Every month the movie lovers at Fandor hand-pick five movies for all Sling TV subscribers — you don’t have to have the Fandor channel to watch them. Each month, the Sling Central channel refreshes with five fresh carefully curated titles. Fall into these fascinating documentaries and fabulous fiction films available October 14 — November 14:
Keyhole dir. Guy Maddin, 2011
The Canadian director Guy Maddin started off as a banker before deciding to enter the world of film. Once he arrived, his dark and surreal twists on the aesthetics of the silent era revealed him to be one of the most renowned and innovative filmmakers working today. His film, Keyhole takes on the trappings of the gangster film, the haunted house, the melodrama, and the surreal experiment. In the film Ulysses Pick, played by Jason Patric, makes his way past police back into his old house with fellow gang members. Carrying with him a man who has been bound and gagged and the body of a teenage girl, Patric arduously attempts to make it through his own house to his wife, played by wonderful Isabella Rossellini.
The Strange Case of Angelica dir. Manoel de Oliveira, 2010
Directed by the portuguese filmmaker Manoel de Oliveira at the spry age of 101 years old, The Strange Case of Angelica is a film which attempts to explore the meaning of cinema itself. The film follows Isaac, played by Ricardo Trêpa, a photographer who has been asked to take photos of the dead Angélica, played by Pilar López de Ayala. However, when Isaac goes to take the photos he finds that she seems alive, but only behind the camera. As the Film progresses Isaac is increasingly haunted by Angélica presence, yet haunting quickly turns to love. The whole production has a charming familiar quality to it as well, because Trêpa, in addition to being the star, also happens to be Oliveira’s grandson.
Nosferatu dir. F.W. Murnau, 1922
A hallmark of the German expressionist movement. This notorious and highly influential illegitimate version of Bram Stoker’s Dracula stars Max Schreck as the vampire Count Orlock and Gustav von Wangenheim as Thomas Hutter who is summoned to Orlock’s castle on business.
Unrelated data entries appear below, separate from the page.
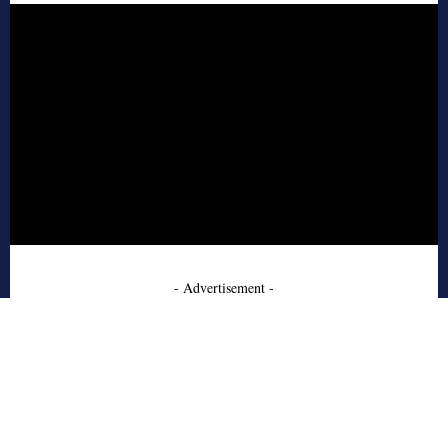
- Advertisement -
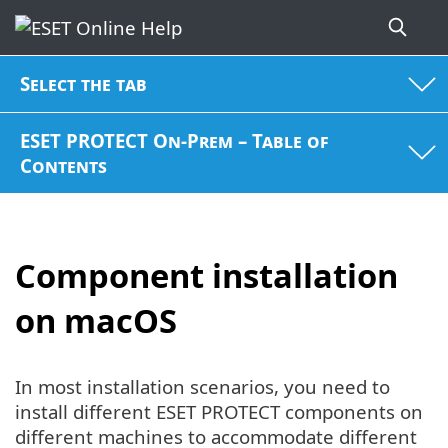
Select the tab
ESET PROTECT On-Prem – Table of
Contents
Component installation
on macOS
In most installation scenarios, you need to
install different ESET PROTECT components on
different machines to accommodate different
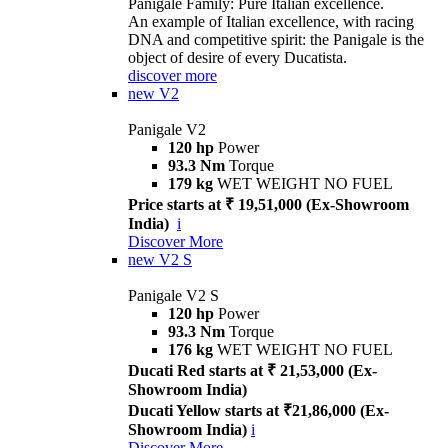
Panigale Family: Pure Italian excellence.
An example of Italian excellence, with racing
DNA and competitive spirit: the Panigale is the
object of desire of every Ducatista.
discover more
new
V2
Panigale V2
120 hp
Power
93.3 Nm
Torque
179 kg
WET WEIGHT NO FUEL
Price starts at ₹ 19,51,000 (Ex-Showroom
India)
i
Discover More
new
V2 S
Panigale V2 S
120 hp
Power
93.3 Nm
Torque
176 kg
WET WEIGHT NO FUEL
Ducati Red starts at ₹ 21,53,000 (Ex-
Showroom India)
Ducati Yellow starts at ₹21,86,000 (Ex-
Showroom India)
i
Discover More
Hutter begins to suspect Orlock evil nature, however, he is is unable to escape Orlock’s sinister influence as he purchases the house next door to Hutter and his wife. A film that is famous for its dramatic use of shadow, which would go on to influence both American Horror and Film Noir.
Hard Labor dir. Juliana Rojas and Marco Dutra, 2011
In Hard Labor, Helena Albergaria, plays a character of the same name who is attempting to open her own grocery store. Helena finds her goals complicated, however, as she is forced to provide for her family after her husband loses his job. As the film progresses she learns more about the derelict building she is renovating and it’s disturbing secrets. The line between her own problems and those of the building seem to blur as both become increasingly cumbersome. Hard Labor is a tense drama which exposes the ways in which our societal anxieties seep into the very structures of our lives, it is profound, and enlightening. A must watch.
Better This World dir. Kelly Duane and Katie Galloway, 2011
Often described as a Docu-Thriller, Better This World is an intense examination of the lives of two young men whose radicalization and political dicent receives intense backlash in the post 9/11 environment of counter terrorism and paranoia. David McKay and Bradley Crowder are arrested at the 2008 Republican National Convention for terrorism charges. The film explores their relationship with a mentor who helped to radicalize them leading up to the convention. Ultimately, Better This World is a documentary which explores the ways in which our societal fears limit our ability to enact change and speak out.